We have recently spoken about IP routing, but there is something else that needs our attention, and it is all about the types of routes found in a routers routing table. It might sound confusing but worry not; everything will make a lot of sense in just a moment.
What is Routing?
To put it simply, routing is a process that is performed by network layer devices. It will deliver packets by selecting an optimal path from one network to the other.
What are the types of Routing?
At the moment, the three types of routing are as follows:
- Default routing
- Static routing
- Dynamic routing
Types of Routes explained
The following information will talk about the different types of routes and some of their advantages and disadvantages:
- What is Default routing?
- What is Static routing?
- What is Dynamic routing?
1] What is Default routing?
When it comes down to Default routing, this is basically a situation where the router is constructed to send all packets on the way to a single router. It matters not to which network the packet belongs to because it will be forwarded to the router that was configured for Default routing.

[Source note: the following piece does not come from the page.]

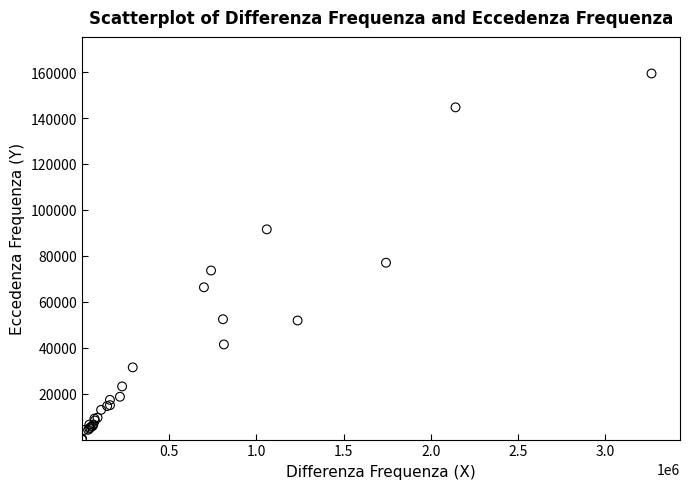

What Y value in the scatter plot is closest to 79708?

77014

2] What is Static routing?
OK, so what is Static routing all about? Well, it is a process that requires us to add routes to a routing table manually.

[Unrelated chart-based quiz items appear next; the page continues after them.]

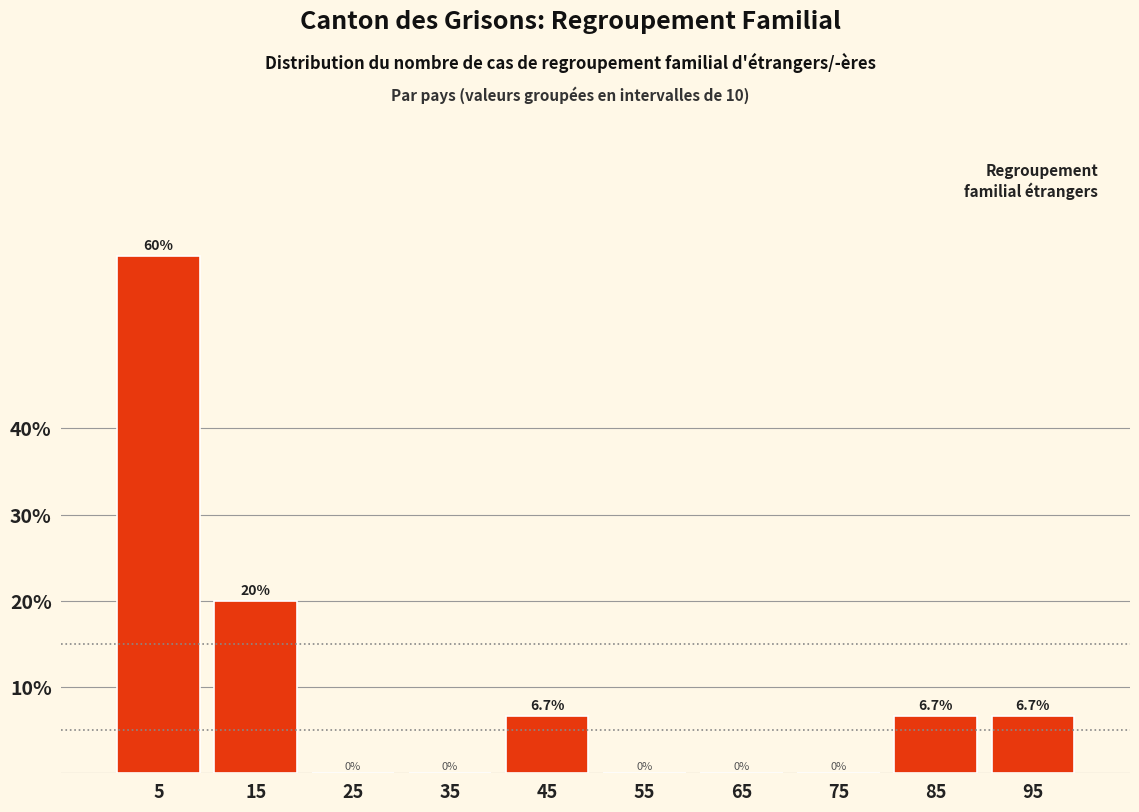

Reading left to right, list every bar in this chart as the range it spans on the x-axis followed by its height.

0 to 10: 60.0
10 to 20: 20.0
20 to 30: 0.0
30 to 40: 0.0
40 to 50: 6.7
50 to 60: 0.0
60 to 70: 0.0
70 to 80: 0.0
80 to 90: 6.7
90 to 100: 6.7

This is great because an inexpensive router can be used to get the job done due to the fact that there are no routing overheads for the CPU to deal with. Furthermore, it has increased security because only the administrator can allow routing to other networks.
Additionally, we should point out that there is no bandwidth usage between any of the connected routers.

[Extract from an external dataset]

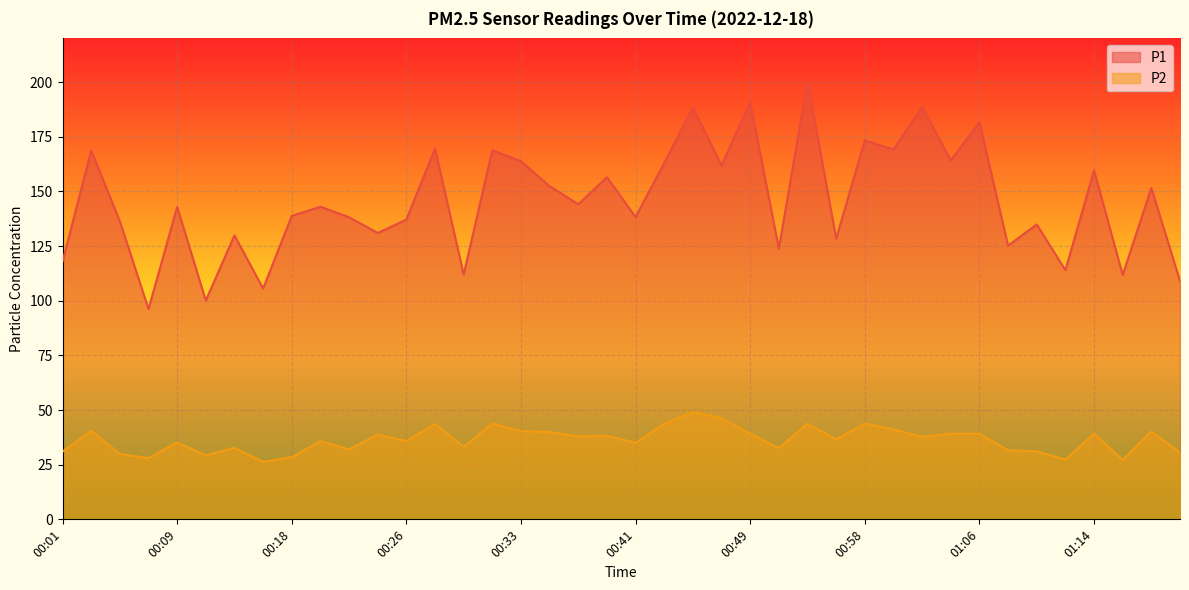

What is the maximum value for P2?

49.2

Static routing will not be the best if you run a large network because administrators will need to manually add every route to each network. If you can manage to do this without minimal problems, then go ahead.
Another problem, the administrator needs to have a good enough knowledge of the topology of the route.
Read: What is IP routing?
3] What is Dynamic routing?
In terms of Dynamic routing, some might view it as better than the rest due to its automatic nature. You see, it will make adjustments to routes itself that are in line with the current state of the route in the routing table.
From our understanding, Dynamic routing uses specific protocols to locate network destinations. These protocols are RIP and OSPF.
OK, so Dynamic routing is easy to configure when compared to the others. Not only that, but it is more effective in choosing the best route to a destination remote network.
Because much of the work is automatic, Dynamic routing uses more bandwidth and CPU power. Additionally, it is less secure than Static routing.